Source | LinkedIn : By Dan Lyons

Imagine you’re African-American and working at a 500-person technology company where everyone else is white, and one day the CEO declares in a national newspaper interview that his company’s lack of diversity isn’t an accident. In fact he prefers to hire white people because when it comes to technology white people simply make better employees. 

That statement would be unthinkable. But what if a tech CEO made the same comment about age? 

In 2013, I went to work at a software company called HubSpot. I was 52 years old. The average HubSpot employee was 26. Everyone seemed to be right out of college. The place was like a frat house, with refrigerators stocked with cases of beer and telemarketing sales “bros” drinking at their desks while hammering away on the phones. Thirty-something employees were considered “old people.”

About nine months after I joined, HubSpot’s CEO and co-founder, Brian Halligan, explained to the New York Times that this age imbalance was not something he wanted to remedy, but in fact something he had actively cultivated. HubSpot was “trying to build a culture specifically to attract and retain Gen Y’ers,” because, “in the tech world, gray hair and experience are really overrated,” Halligan said. 

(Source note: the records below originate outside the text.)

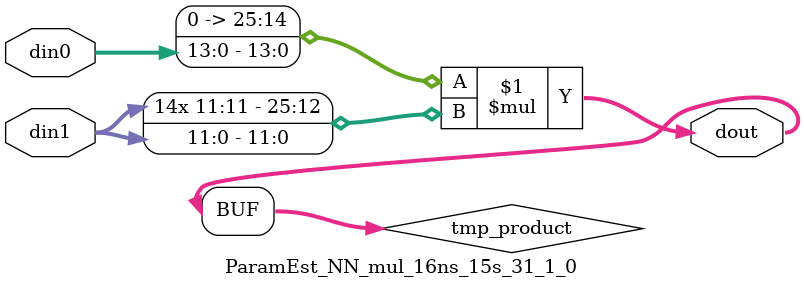
<source format=v>

`timescale 1 ns / 1 ps

  module ParamEst_NN_mul_16ns_15s_31_1_0(din0, din1, dout);
parameter ID = 1;
parameter NUM_STAGE = 0;
parameter din0_WIDTH = 14;
parameter din1_WIDTH = 12;
parameter dout_WIDTH = 26;

input [din0_WIDTH - 1 : 0] din0; 
input [din1_WIDTH - 1 : 0] din1; 
output [dout_WIDTH - 1 : 0] dout;

wire signed [dout_WIDTH - 1 : 0] tmp_product;











assign tmp_product = $signed({1'b0, din0}) * $signed(din1);










assign dout = tmp_product;







endmodule

</source>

I gasped when I read that. Could anyone really believe this? Even if you did believe this, what CEO would be foolish enough to say it out loud? It was akin to claiming that you prefer to hire Christians, or heterosexuals, or white people. I assumed an uproar would follow. As it turned out, nobody at HubSpot saw this as a problem. Halligan didn’t apologize for his comments or try to walk them back. 

The lesson I learned is that when it comes to race and gender bias, the people running Silicon Valley at least pay lip service to wanting to do better — but with age discrimination they don’t even bother to lie. 

Making hiring and firing decisions based on age is illegal, but age discrimination is rampant in the tech industry, and everyone knows it, and everyone seems to accept it. What other industry operates like this? What would the world be like if doctors, lawyers, or airline pilots — or anyone, really, other than professional athletes — had to accept the idea that their career would end at age 40, or 50?

One excuse for pushing out older workers is that technology changes so fast that older people simply can’t keep up. Veteran coders don’t know the latest programming languages, but young ones do. This is bunk. There’s no reason why a 50-year-old engineer can’t learn a new programming language. And frankly, most coding work isn’t rocket science.